Fix race on store close

There was a very small window where it was possible to deadlock during the close of the Store. When closing, the Store waited on its Waitgroup under a `Lock`. Naturally, all other goroutines must have been in a position to call `Done` on the `Waitgroup` before the `Wait` call in `Close` would return. For the goroutine running the `monitorShards` method it was possible that it would be unable to do this. Specifically, if the `monitorShards` goroutine was jumping into the `t.C` case as the `Close()` goroutine was acquiring the `Lock` then then `monitorShards` goroutine would be unable to acquire the `RLock`. Since it would also be unable to progress around its loop to jump into the `s.closing` case, it would be unable to call `Done` on the `WaitGroup` and we would have a deadlock. This was identified during an AppVeyor CI run, though I was unable to reproduce this locally.
2017-11-07 12:48:43 +00:00 · 2017-11-07 12:48:43 +00:00 · e762da9aca
parent e69217440b
commit e762da9aca
1 changed files with 11 additions and 4 deletions
--- a/tsdb/store.go
+++ b/tsdb/store.go
@ -132,6 +132,11 @@ func (s *Store) Open() error {
 	s.mu.Lock()
 	defer s.mu.Unlock()

Work item A -
In the rows below, copy out every line from the one containing "Hi, I’m Dmitriy" through the last line of the rows, inclusive, unchanged.

Data for analysis -

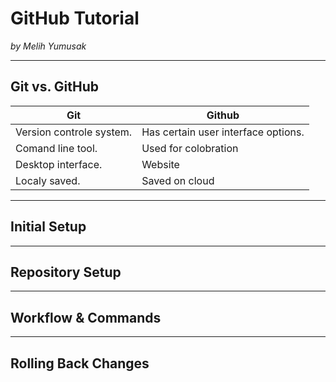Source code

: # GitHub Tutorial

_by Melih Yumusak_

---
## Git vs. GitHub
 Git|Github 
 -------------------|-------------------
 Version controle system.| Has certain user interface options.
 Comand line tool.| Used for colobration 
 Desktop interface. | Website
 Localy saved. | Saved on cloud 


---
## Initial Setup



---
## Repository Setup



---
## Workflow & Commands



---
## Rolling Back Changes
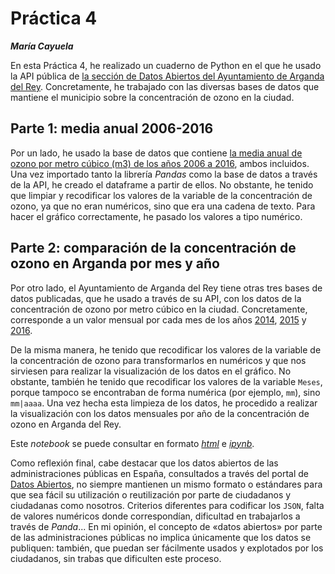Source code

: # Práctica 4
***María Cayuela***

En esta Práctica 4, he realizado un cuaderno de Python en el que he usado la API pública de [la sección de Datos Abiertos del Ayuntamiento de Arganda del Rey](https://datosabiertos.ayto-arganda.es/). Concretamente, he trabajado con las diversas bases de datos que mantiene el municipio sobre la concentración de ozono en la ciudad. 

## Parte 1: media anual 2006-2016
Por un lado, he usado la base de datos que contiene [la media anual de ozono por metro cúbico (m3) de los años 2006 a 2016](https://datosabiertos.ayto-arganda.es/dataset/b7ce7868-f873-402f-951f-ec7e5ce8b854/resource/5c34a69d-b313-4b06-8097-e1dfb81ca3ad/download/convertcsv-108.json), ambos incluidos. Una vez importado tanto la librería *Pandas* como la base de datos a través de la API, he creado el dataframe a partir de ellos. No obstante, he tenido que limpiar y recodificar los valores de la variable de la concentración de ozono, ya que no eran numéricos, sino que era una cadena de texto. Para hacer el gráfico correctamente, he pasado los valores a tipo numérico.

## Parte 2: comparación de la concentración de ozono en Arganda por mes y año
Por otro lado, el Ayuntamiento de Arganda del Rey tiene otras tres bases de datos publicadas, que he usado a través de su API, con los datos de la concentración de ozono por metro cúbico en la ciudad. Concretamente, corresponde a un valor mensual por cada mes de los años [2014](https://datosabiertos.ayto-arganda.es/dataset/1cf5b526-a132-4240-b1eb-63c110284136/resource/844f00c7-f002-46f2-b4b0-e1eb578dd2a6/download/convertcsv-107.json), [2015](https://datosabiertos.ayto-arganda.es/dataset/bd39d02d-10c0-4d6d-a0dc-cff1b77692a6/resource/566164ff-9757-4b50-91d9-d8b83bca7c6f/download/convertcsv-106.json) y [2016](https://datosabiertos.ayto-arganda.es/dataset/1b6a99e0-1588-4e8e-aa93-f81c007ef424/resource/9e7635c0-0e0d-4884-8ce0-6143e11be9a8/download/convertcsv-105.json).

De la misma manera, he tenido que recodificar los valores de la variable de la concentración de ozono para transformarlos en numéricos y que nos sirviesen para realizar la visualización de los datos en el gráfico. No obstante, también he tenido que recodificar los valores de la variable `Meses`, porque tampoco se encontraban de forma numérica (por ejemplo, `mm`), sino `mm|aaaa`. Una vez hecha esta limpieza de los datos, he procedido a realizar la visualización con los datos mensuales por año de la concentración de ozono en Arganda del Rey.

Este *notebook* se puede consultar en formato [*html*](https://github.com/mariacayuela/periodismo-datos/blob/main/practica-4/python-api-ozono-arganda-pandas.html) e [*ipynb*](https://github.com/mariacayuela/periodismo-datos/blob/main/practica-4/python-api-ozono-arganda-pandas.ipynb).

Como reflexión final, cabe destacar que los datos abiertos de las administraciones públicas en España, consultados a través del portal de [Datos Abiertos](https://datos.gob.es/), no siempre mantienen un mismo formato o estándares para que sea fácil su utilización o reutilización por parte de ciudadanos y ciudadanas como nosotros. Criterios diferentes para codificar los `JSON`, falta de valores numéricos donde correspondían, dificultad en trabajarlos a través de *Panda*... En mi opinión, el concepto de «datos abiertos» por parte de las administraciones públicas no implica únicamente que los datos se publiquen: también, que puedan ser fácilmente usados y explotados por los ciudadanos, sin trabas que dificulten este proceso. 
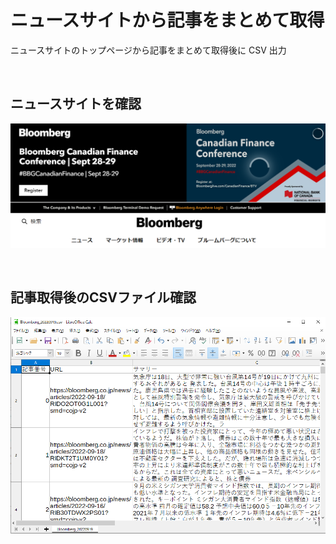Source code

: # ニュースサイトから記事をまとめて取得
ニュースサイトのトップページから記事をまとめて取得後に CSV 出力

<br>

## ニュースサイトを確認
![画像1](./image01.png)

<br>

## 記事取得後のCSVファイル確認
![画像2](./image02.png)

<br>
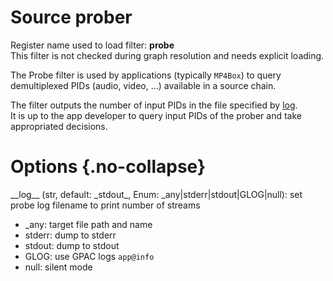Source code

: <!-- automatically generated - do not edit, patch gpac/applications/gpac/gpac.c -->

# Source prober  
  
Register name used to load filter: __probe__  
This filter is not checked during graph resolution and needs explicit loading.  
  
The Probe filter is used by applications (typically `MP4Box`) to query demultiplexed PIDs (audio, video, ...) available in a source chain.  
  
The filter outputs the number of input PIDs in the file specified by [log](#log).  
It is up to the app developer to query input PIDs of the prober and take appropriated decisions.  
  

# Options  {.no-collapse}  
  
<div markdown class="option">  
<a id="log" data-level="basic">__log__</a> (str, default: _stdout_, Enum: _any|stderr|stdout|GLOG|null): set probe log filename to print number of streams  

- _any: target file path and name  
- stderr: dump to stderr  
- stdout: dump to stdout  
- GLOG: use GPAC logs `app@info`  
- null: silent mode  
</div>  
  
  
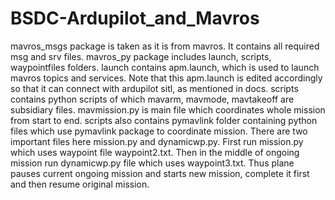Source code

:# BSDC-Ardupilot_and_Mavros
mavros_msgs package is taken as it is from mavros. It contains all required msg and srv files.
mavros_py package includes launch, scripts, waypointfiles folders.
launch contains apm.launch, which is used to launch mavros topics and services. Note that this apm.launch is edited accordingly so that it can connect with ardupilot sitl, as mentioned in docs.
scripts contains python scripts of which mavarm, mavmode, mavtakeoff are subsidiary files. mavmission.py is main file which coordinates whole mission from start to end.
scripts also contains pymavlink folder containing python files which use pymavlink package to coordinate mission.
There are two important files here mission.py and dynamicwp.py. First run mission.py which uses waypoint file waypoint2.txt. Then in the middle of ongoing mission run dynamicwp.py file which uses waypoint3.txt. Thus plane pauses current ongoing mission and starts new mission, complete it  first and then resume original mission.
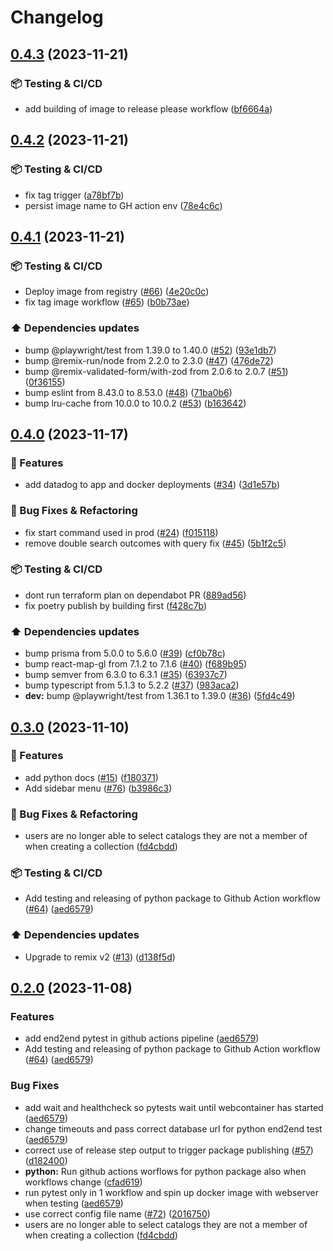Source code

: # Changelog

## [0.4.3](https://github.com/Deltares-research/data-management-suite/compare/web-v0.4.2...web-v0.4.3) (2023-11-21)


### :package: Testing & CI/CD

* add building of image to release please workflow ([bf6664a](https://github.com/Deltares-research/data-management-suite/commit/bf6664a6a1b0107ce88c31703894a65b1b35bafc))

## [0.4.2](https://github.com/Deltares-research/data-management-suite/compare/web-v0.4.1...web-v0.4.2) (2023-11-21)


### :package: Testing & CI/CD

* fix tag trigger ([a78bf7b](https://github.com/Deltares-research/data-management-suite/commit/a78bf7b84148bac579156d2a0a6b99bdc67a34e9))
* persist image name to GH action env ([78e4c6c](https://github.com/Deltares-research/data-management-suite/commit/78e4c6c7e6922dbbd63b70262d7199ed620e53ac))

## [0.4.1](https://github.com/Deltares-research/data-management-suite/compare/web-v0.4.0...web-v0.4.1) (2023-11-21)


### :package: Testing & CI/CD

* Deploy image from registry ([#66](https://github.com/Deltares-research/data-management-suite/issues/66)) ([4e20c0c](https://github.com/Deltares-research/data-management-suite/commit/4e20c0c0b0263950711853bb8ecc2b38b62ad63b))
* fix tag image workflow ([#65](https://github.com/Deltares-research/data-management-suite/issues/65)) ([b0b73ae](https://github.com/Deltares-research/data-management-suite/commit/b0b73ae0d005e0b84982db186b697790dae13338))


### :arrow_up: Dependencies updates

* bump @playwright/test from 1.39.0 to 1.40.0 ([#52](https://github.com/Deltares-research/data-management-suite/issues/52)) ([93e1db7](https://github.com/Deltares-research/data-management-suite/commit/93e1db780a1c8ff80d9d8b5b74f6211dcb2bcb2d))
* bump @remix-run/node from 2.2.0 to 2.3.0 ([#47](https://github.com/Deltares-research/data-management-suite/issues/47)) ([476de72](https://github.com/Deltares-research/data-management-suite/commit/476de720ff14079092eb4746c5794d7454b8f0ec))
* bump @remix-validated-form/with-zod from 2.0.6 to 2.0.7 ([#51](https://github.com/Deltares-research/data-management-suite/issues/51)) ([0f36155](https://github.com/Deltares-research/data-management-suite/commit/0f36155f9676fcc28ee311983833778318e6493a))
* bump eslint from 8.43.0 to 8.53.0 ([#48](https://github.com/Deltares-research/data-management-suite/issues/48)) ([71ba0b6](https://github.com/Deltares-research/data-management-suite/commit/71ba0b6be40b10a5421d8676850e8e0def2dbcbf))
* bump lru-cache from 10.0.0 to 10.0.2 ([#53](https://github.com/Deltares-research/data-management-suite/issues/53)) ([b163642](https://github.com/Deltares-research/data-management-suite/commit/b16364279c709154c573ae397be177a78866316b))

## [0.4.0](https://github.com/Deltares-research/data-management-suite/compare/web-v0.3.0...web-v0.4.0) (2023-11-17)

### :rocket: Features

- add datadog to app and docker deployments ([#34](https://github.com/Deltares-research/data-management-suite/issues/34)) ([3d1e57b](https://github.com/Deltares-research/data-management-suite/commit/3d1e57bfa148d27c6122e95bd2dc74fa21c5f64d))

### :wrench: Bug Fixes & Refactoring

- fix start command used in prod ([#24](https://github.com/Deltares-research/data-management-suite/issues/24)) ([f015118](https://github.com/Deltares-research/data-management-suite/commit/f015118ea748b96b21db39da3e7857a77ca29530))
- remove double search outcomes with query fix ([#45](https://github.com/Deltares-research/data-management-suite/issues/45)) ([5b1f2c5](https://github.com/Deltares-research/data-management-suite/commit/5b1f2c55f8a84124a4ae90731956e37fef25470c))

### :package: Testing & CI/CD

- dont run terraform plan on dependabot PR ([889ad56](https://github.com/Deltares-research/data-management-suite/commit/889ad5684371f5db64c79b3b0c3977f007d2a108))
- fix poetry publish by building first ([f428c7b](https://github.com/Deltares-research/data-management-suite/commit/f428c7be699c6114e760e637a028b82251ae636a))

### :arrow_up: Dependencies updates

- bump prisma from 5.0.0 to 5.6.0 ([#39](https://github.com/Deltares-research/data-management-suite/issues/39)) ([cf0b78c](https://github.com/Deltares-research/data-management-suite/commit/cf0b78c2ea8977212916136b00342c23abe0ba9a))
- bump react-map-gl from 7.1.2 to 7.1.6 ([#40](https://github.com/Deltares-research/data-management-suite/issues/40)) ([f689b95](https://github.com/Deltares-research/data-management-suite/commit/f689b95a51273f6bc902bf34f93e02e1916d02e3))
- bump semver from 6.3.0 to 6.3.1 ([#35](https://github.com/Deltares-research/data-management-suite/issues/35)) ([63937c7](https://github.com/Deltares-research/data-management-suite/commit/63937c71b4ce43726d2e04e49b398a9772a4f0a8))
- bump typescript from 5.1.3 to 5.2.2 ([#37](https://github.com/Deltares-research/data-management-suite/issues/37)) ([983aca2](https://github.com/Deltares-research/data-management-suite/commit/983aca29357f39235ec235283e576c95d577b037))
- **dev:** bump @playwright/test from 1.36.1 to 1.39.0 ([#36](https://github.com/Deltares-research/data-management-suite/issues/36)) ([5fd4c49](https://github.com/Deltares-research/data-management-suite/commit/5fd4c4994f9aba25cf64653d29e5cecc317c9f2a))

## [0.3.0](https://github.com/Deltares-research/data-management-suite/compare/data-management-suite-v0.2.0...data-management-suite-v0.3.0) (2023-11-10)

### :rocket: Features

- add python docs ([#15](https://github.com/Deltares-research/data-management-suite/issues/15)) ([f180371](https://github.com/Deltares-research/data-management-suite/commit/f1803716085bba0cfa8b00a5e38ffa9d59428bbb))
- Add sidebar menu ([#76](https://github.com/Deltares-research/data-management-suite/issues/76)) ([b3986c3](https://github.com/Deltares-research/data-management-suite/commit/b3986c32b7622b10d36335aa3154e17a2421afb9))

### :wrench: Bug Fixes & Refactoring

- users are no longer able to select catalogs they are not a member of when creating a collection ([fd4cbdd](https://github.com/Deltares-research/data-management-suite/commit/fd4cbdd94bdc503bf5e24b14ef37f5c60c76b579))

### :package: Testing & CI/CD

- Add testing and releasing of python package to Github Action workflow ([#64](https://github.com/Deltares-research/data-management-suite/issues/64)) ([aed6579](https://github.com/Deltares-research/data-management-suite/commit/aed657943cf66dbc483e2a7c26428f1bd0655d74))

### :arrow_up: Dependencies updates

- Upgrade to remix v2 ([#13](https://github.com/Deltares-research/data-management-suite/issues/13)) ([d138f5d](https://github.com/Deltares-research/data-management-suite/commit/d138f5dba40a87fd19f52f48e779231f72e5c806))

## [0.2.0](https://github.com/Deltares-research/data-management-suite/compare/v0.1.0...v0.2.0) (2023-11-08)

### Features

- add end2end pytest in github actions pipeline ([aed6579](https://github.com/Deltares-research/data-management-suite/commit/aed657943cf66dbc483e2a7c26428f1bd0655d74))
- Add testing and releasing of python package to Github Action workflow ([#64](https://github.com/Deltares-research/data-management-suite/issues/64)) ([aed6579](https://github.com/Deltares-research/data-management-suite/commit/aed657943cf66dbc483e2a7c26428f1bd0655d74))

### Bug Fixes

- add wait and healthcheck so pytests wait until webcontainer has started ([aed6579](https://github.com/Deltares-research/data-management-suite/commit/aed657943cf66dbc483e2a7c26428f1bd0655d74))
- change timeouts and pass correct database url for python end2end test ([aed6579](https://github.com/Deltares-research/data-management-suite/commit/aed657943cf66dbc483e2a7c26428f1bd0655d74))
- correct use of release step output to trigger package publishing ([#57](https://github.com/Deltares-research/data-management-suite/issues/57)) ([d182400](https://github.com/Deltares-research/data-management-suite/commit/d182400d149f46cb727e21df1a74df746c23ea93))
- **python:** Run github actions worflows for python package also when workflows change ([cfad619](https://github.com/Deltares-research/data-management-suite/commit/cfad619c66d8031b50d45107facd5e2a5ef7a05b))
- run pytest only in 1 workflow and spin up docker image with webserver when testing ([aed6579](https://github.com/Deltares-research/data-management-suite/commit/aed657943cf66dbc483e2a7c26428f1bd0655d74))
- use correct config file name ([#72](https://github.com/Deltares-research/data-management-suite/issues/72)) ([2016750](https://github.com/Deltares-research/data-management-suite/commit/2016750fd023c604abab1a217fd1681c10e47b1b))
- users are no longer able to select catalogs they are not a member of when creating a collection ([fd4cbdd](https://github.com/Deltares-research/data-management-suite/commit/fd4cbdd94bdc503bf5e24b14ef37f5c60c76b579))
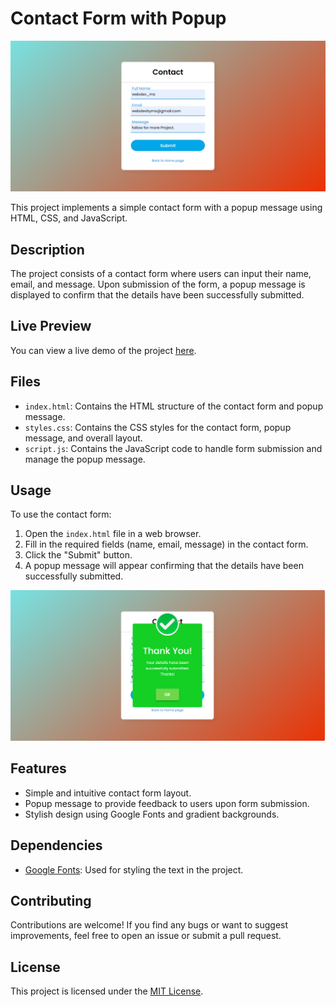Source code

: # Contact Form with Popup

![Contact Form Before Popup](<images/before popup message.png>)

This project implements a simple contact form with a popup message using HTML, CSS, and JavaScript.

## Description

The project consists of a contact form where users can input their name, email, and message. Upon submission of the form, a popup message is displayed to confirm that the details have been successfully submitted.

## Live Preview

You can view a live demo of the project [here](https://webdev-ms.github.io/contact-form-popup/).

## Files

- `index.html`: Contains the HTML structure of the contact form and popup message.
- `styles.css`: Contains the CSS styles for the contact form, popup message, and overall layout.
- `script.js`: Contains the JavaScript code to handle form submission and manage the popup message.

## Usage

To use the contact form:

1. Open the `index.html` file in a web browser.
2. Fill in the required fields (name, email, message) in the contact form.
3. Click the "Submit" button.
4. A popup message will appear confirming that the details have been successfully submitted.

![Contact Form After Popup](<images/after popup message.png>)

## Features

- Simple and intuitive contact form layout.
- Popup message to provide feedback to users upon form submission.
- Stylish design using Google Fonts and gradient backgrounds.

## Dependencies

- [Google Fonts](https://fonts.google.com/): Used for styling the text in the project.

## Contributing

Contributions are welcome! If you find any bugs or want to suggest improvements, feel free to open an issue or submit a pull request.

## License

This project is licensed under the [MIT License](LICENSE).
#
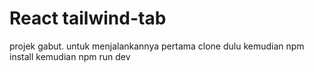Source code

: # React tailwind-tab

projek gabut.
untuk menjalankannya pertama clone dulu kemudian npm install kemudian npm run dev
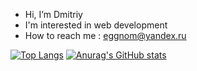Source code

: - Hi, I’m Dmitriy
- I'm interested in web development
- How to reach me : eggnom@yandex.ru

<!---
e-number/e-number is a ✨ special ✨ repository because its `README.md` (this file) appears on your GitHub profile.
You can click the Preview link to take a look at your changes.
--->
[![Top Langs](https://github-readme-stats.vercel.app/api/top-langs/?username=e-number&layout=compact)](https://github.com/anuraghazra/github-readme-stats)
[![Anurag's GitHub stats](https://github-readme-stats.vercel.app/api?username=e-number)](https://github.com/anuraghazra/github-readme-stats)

Work item B -
Write what comes next in the commit about fixing the race on store close, picking up after its last line.

Reply A -
: - Hi, I’m Dmitriy
- I'm interested in web development
- How to reach me : eggnom@yandex.ru

<!---
e-number/e-number is a ✨ special ✨ repository because its `README.md` (this file) appears on your GitHub profile.
You can click the Preview link to take a look at your changes.
--->
[![Top Langs](https://github-readme-stats.vercel.app/api/top-langs/?username=e-number&layout=compact)](https://github.com/anuraghazra/github-readme-stats)
[![Anurag's GitHub stats](https://github-readme-stats.vercel.app/api?username=e-number)](https://github.com/anuraghazra/github-readme-stats)

Reply B -
+	if s.opened {
+		// Already open
+		return nil
+	}
+
 	s.closing = make(chan struct{})
 	s.shards = map[uint64]*Shard{}

@ -291,12 +296,13 @@ func (s *Store) loadShards() error {
 // shards through the Store will result in ErrStoreClosed being returned.
 func (s *Store) Close() error {
 	s.mu.Lock()
-	defer s.mu.Unlock()
-
 	if s.opened {
 		close(s.closing)
 	}
+	s.mu.Unlock()
+
 	s.wg.Wait()
+	// No other goroutines accessing the store, so no need for a Lock.

 	// Close all the shards in parallel.
 	if err := s.walkShards(s.shardsSlice(), func(sh *Shard) error {
@ -305,9 +311,10 @@ func (s *Store) Close() error {
 		return err
 	}

-	s.opened = false
+	s.mu.Lock()
 	s.shards = nil
-
+	s.opened = false // Store may now be opened again.
+	s.mu.Unlock()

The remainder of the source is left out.